> **Before-and-after change data**:

#####

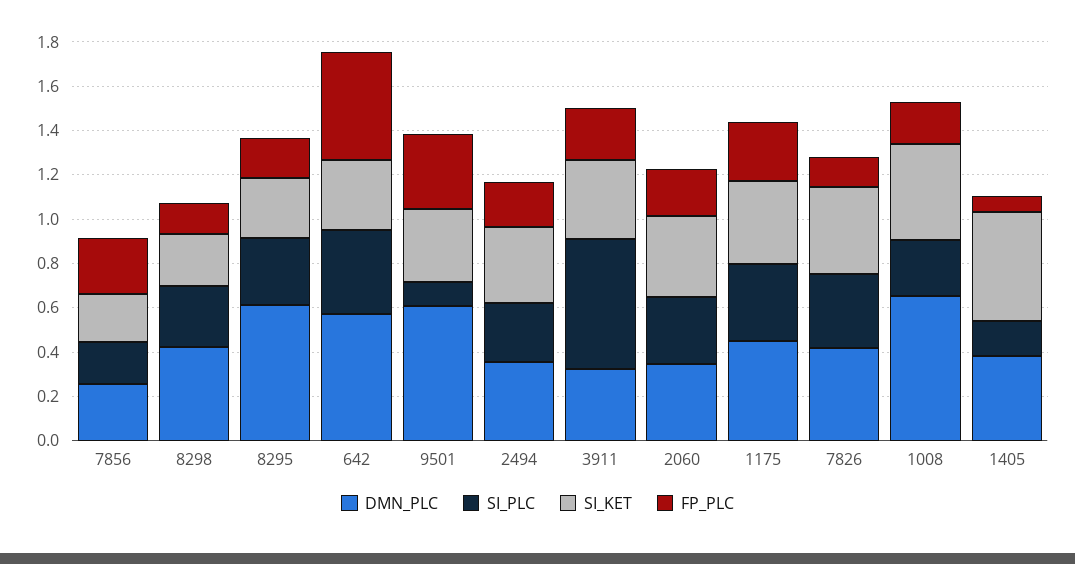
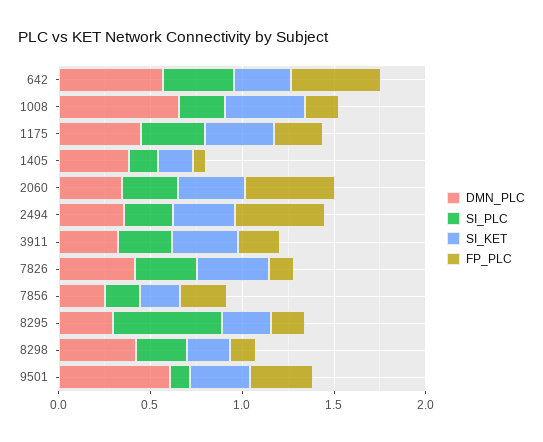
  {
    "DMN_PLC": {
      "7856": 0.25,
      "8298": 0.4,
-     "8295": 0.6,
+     "8295": 0.3,
      "642": 0.55,
      "9501": 0.6,
      "2494": 0.35,
      "3911": 0.3,
      "2060": 0.35,
      "1175": 0.45,
      "7826": 0.4,
      "1008": 0.65,
      "1405": 0.4
    },
    "SI_PLC": {
      "7856": 0.2,
      "8298": 0.25,
-     "8295": 0.3,
+     "8295": 0.6,
      "642": 0.4,
      "9501": 0.1,
      "2494": 0.25,
-     "3911": 0.6,
+     "3911": 0.3,
      "2060": 0.3,
      "1175": 0.35,
      "7826": 0.35,
      "1008": 0.25,
      "1405": 0.15
    },
    "SI_KET": {
      "7856": 0.2,
      "8298": 0.25,
      "8295": 0.25,
      "642": 0.3,
      "9501": 0.35,
      "2494": 0.35,
      "3911": 0.35,
      "2060": 0.35,
      "1175": 0.35,
      "7826": 0.4,
      "1008": 0.45,
-     "1405": 0.5
+     "1405": 0.2
    },
    "FP_PLC": {
      "7856": 0.25,
      "8298": 0.15,
      "8295": 0.2,
      "642": 0.5,
      "9501": 0.35,
-     "2494": 0.2,
+     "2494": 0.5,
      "3911": 0.25,
-     "2060": 0.2,
+     "2060": 0.5,
      "1175": 0.25,
      "7826": 0.15,
      "1008": 0.2,
      "1405": 0.05
    }
  }

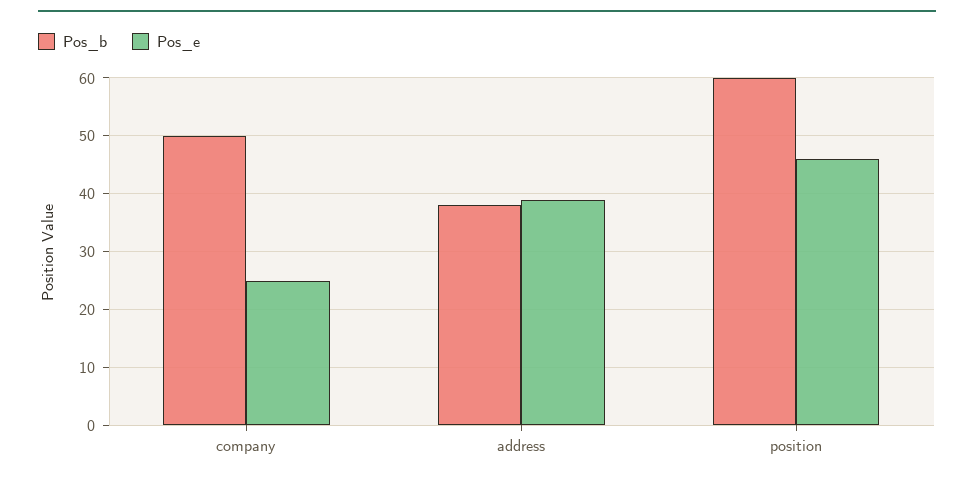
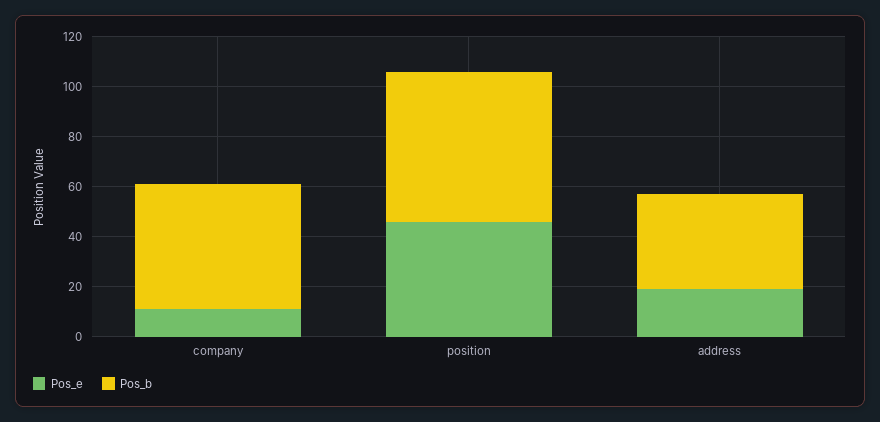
  {
    "Pos_b": {
      "company": 50,
      "address": 40,
      "position": 60
    },
    "Pos_e": {
-     "company": 25,
+     "company": 10,
-     "address": 40,
+     "address": 20,
      "position": 45
    }
  }

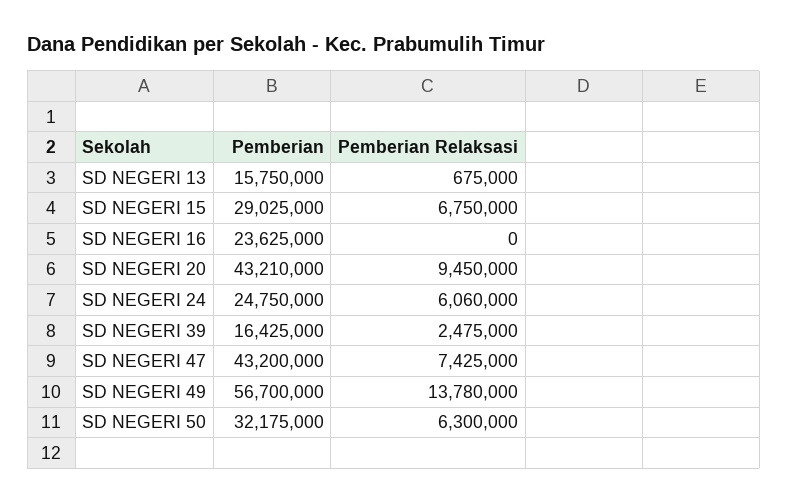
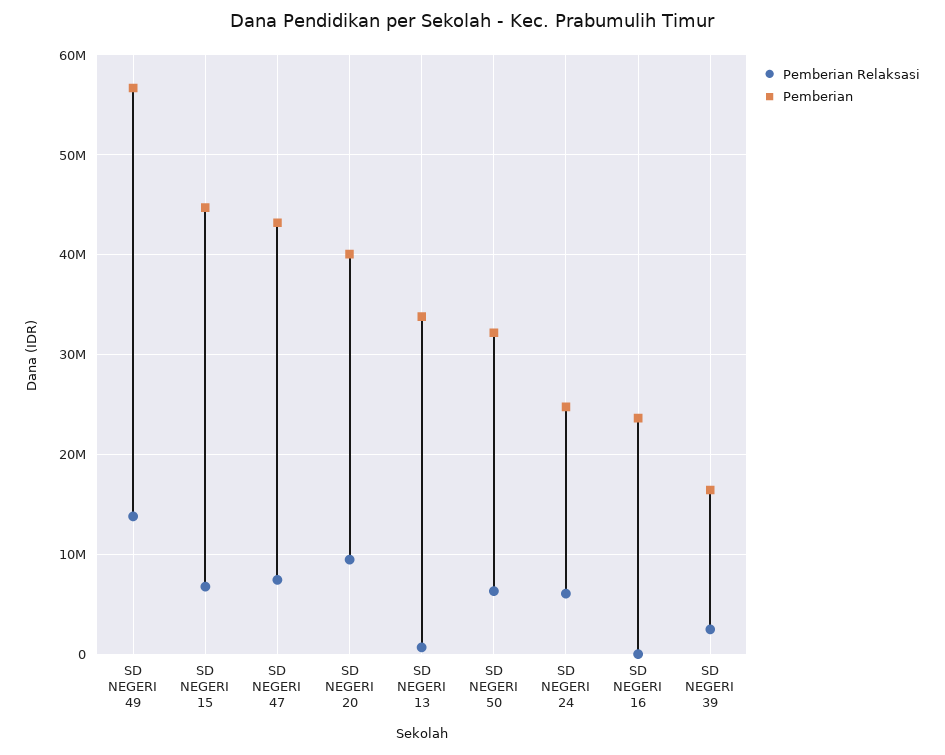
  {
    "Pemberian": {
-     "SD NEGERI 13": 15750000,
+     "SD NEGERI 13": 34000000,
-     "SD NEGERI 15": 29025000,
+     "SD NEGERI 15": 45000000,
      "SD NEGERI 16": 23625000,
-     "SD NEGERI 20": 43210000,
+     "SD NEGERI 20": 40000000,
      "SD NEGERI 24": 24750000,
      "SD NEGERI 39": 16425000,
      "SD NEGERI 47": 43200000,
      "SD NEGERI 49": 56700000,
      "SD NEGERI 50": 32175000
    },
    "Pemberian Relaksasi": {
      "SD NEGERI 13": 675000,
      "SD NEGERI 15": 6750000,
      "SD NEGERI 16": 0,
      "SD NEGERI 20": 9450000,
      "SD NEGERI 24": 6060000,
      "SD NEGERI 39": 2475000,
      "SD NEGERI 47": 7425000,
      "SD NEGERI 49": 13780000,
      "SD NEGERI 50": 6300000
    }
  }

#####

> **What you are asked to do**: Pictures are to be omitted; otherwise, write out the data exactly as it appears.

> **Reply**:
  {
    "DMN_PLC": {
      "7856": 0.25,
      "8298": 0.4,
-     "8295": 0.6,
+     "8295": 0.3,
      "642": 0.55,
      "9501": 0.6,
      "2494": 0.35,
      "3911": 0.3,
      "2060": 0.35,
      "1175": 0.45,
      "7826": 0.4,
      "1008": 0.65,
      "1405": 0.4
    },
    "SI_PLC": {
      "7856": 0.2,
      "8298": 0.25,
-     "8295": 0.3,
+     "8295": 0.6,
      "642": 0.4,
      "9501": 0.1,
      "2494": 0.25,
-     "3911": 0.6,
+     "3911": 0.3,
      "2060": 0.3,
      "1175": 0.35,
      "7826": 0.35,
      "1008": 0.25,
      "1405": 0.15
    },
    "SI_KET": {
      "7856": 0.2,
      "8298": 0.25,
      "8295": 0.25,
      "642": 0.3,
      "9501": 0.35,
      "2494": 0.35,
      "3911": 0.35,
      "2060": 0.35,
      "1175": 0.35,
      "7826": 0.4,
      "1008": 0.45,
-     "1405": 0.5
+     "1405": 0.2
    },
    "FP_PLC": {
      "7856": 0.25,
      "8298": 0.15,
      "8295": 0.2,
      "642": 0.5,
      "9501": 0.35,
-     "2494": 0.2,
+     "2494": 0.5,
      "3911": 0.25,
-     "2060": 0.2,
+     "2060": 0.5,
      "1175": 0.25,
      "7826": 0.15,
      "1008": 0.2,
      "1405": 0.05
    }
  }

  {
    "Pos_b": {
      "company": 50,
      "address": 40,
      "position": 60
    },
    "Pos_e": {
-     "company": 25,
+     "company": 10,
-     "address": 40,
+     "address": 20,
      "position": 45
    }
  }

  {
    "Pemberian": {
-     "SD NEGERI 13": 15750000,
+     "SD NEGERI 13": 34000000,
-     "SD NEGERI 15": 29025000,
+     "SD NEGERI 15": 45000000,
      "SD NEGERI 16": 23625000,
-     "SD NEGERI 20": 43210000,
+     "SD NEGERI 20": 40000000,
      "SD NEGERI 24": 24750000,
      "SD NEGERI 39": 16425000,
      "SD NEGERI 47": 43200000,
      "SD NEGERI 49": 56700000,
      "SD NEGERI 50": 32175000
    },
    "Pemberian Relaksasi": {
      "SD NEGERI 13": 675000,
      "SD NEGERI 15": 6750000,
      "SD NEGERI 16": 0,
      "SD NEGERI 20": 9450000,
      "SD NEGERI 24": 6060000,
      "SD NEGERI 39": 2475000,
      "SD NEGERI 47": 7425000,
      "SD NEGERI 49": 13780000,
      "SD NEGERI 50": 6300000
    }
  }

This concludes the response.